MATERIAL PROVIDED:
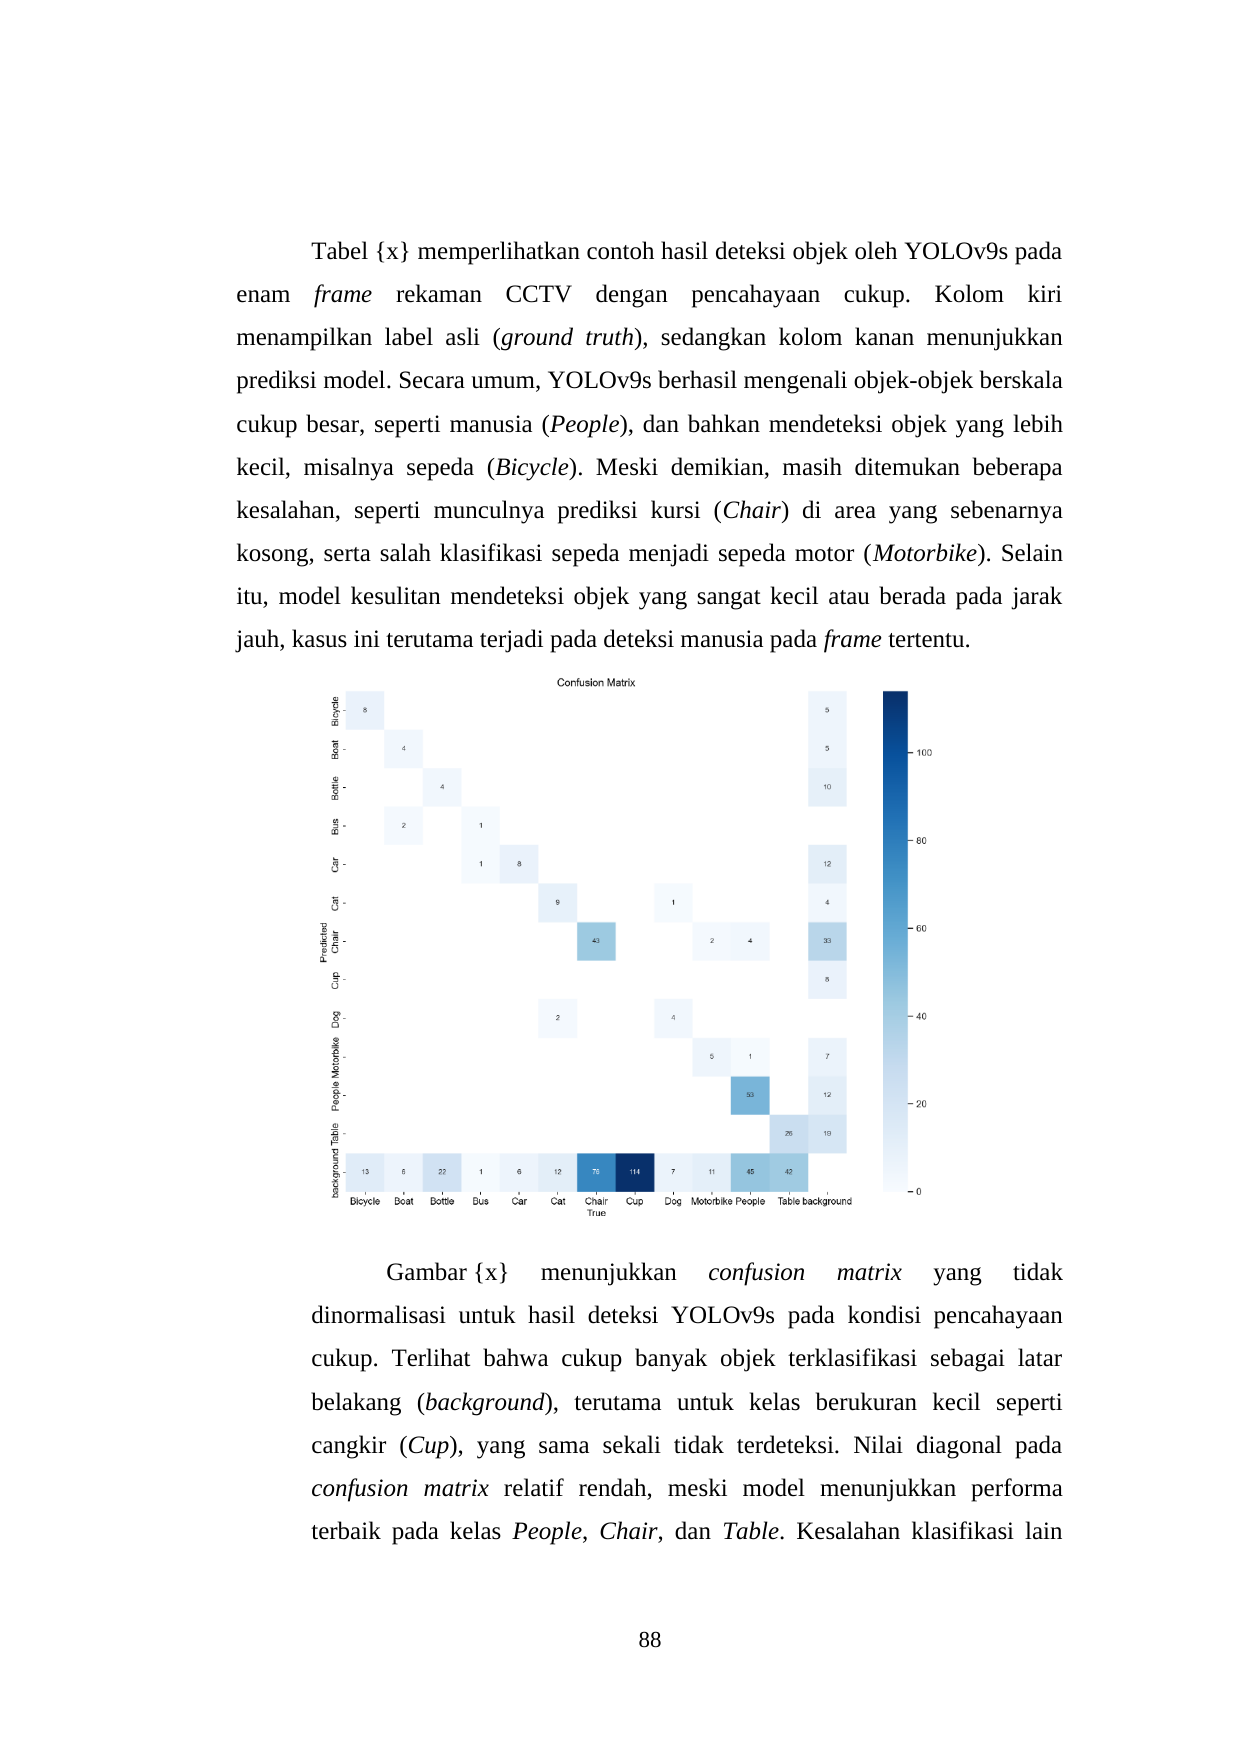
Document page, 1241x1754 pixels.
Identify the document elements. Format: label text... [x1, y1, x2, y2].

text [311, 667, 1063, 1545]
picture [253, 667, 1003, 1229]
text Tabel {x} memperlihatkan contoh hasil deteksi objek oleh YOLOv9s pada enam frame rekaman CCTV dengan pencahayaan cukup. Kolom kiri menampilkan label asli (ground truth), sedangkan kolom kanan menunjukkan prediksi model. Secara umum, YOLOv9s berhasil mengenali objek-objek berskala cukup besar, seperti manusia (People), dan bahkan mendeteksi objek yang lebih kecil, misalnya sepeda (Bicycle). Meski demikian, masih ditemukan beberapa kesalahan, seperti munculnya prediksi kursi (Chair) di area yang sebenarnya kosong, serta salah klasifikasi sepeda menjadi sepeda motor (Motorbike). Selain itu, model kesulitan mendeteksi objek yang sangat kecil atau berada pada jarak jauh, kasus ini terutama terjadi pada deteksi manusia pada frame tertentu. [236, 236, 1063, 653]
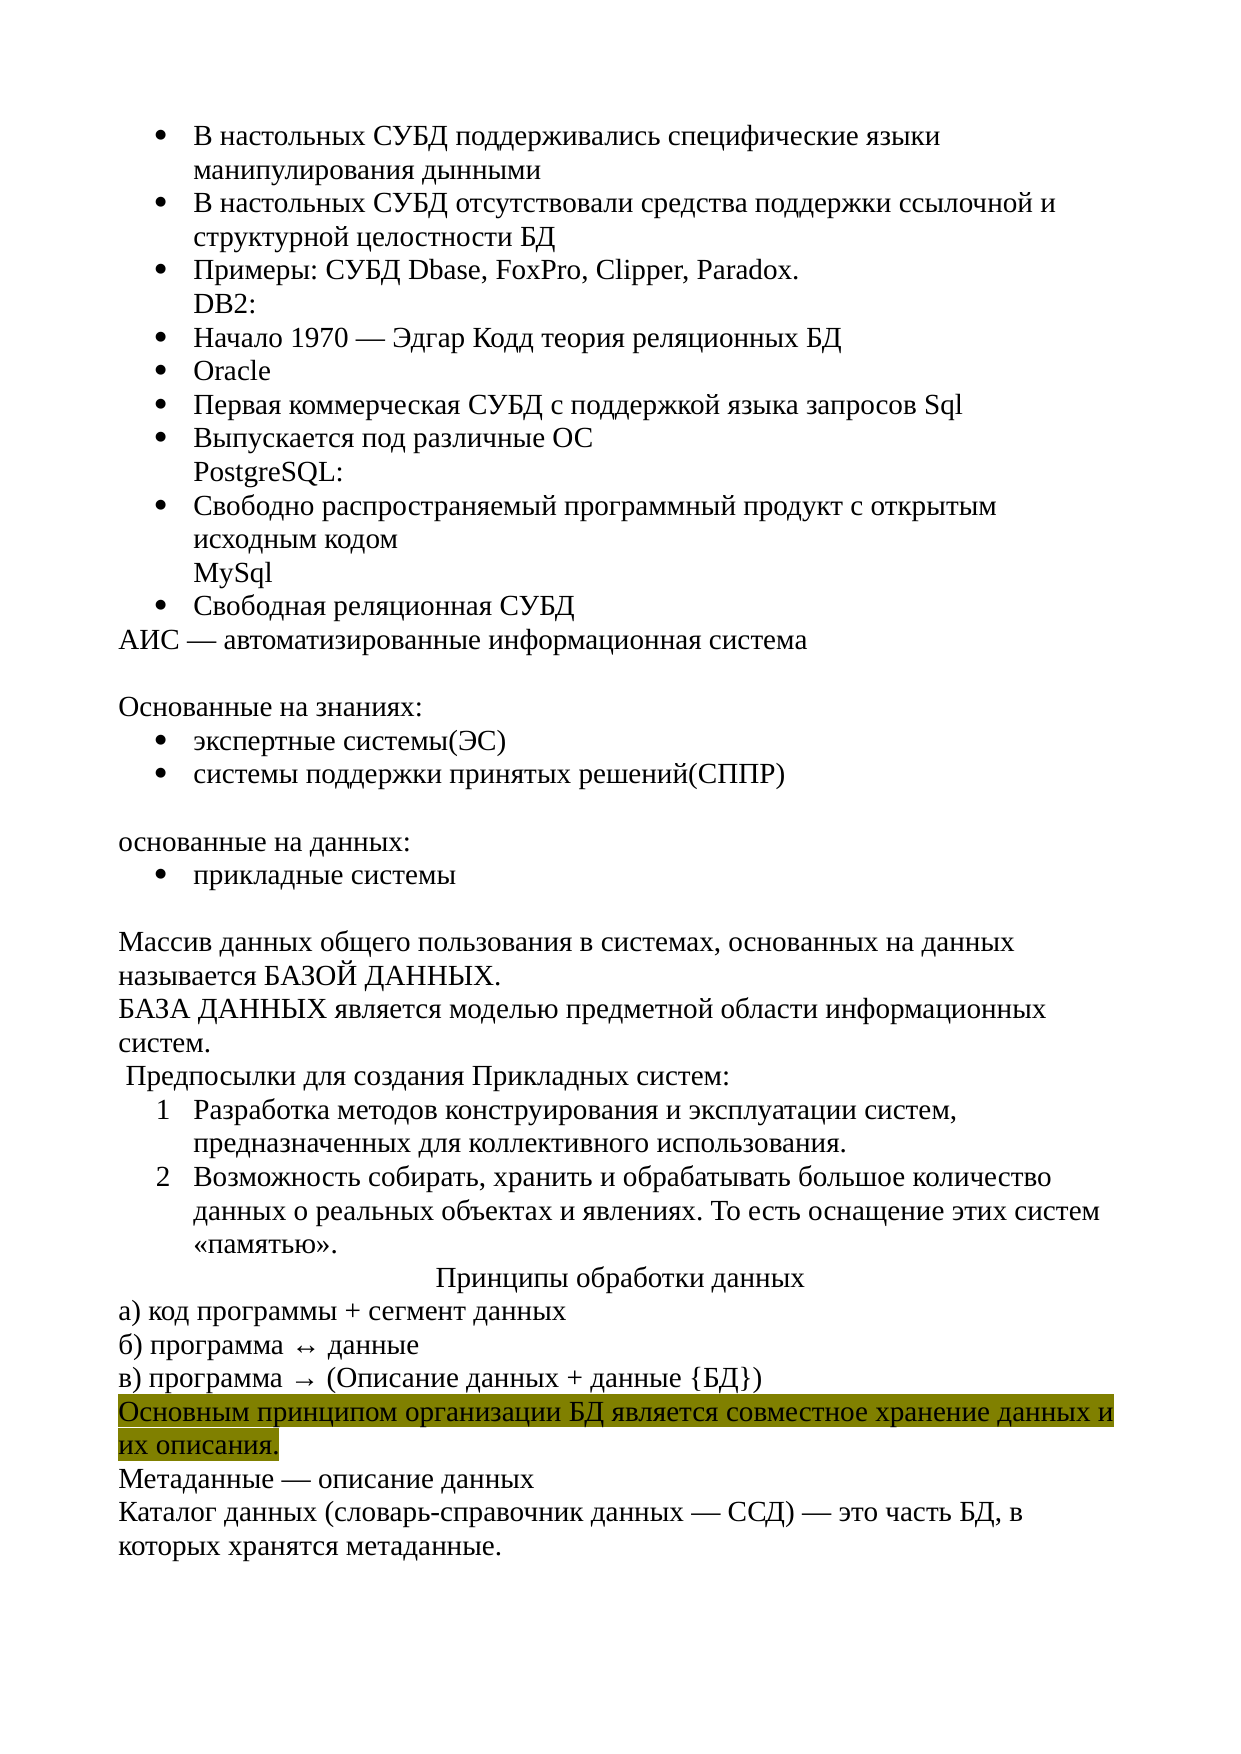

WHAT YOU WILL DO: Transcribe each record exactly as it stands, setting aside any pictures.

WRITTEN RESPONSE:
Document page, 1241x1754 pixels.
Identify the document elements. Format: label text... [x1, y1, x2, y2].

text [311, 667, 1063, 1545]
picture [253, 667, 1003, 1229]
text Tabel {x} memperlihatkan contoh hasil deteksi objek oleh YOLOv9s pada enam frame rekaman CCTV dengan pencahayaan cukup. Kolom kiri menampilkan label asli (ground truth), sedangkan kolom kanan menunjukkan prediksi model. Secara umum, YOLOv9s berhasil mengenali objek-objek berskala cukup besar, seperti manusia (People), dan bahkan mendeteksi objek yang lebih kecil, misalnya sepeda (Bicycle). Meski demikian, masih ditemukan beberapa kesalahan, seperti munculnya prediksi kursi (Chair) di area yang sebenarnya kosong, serta salah klasifikasi sepeda menjadi sepeda motor (Motorbike). Selain itu, model kesulitan mendeteksi objek yang sangat kecil atau berada pada jarak jauh, kasus ini terutama terjadi pada deteksi manusia pada frame tertentu. [236, 236, 1063, 653]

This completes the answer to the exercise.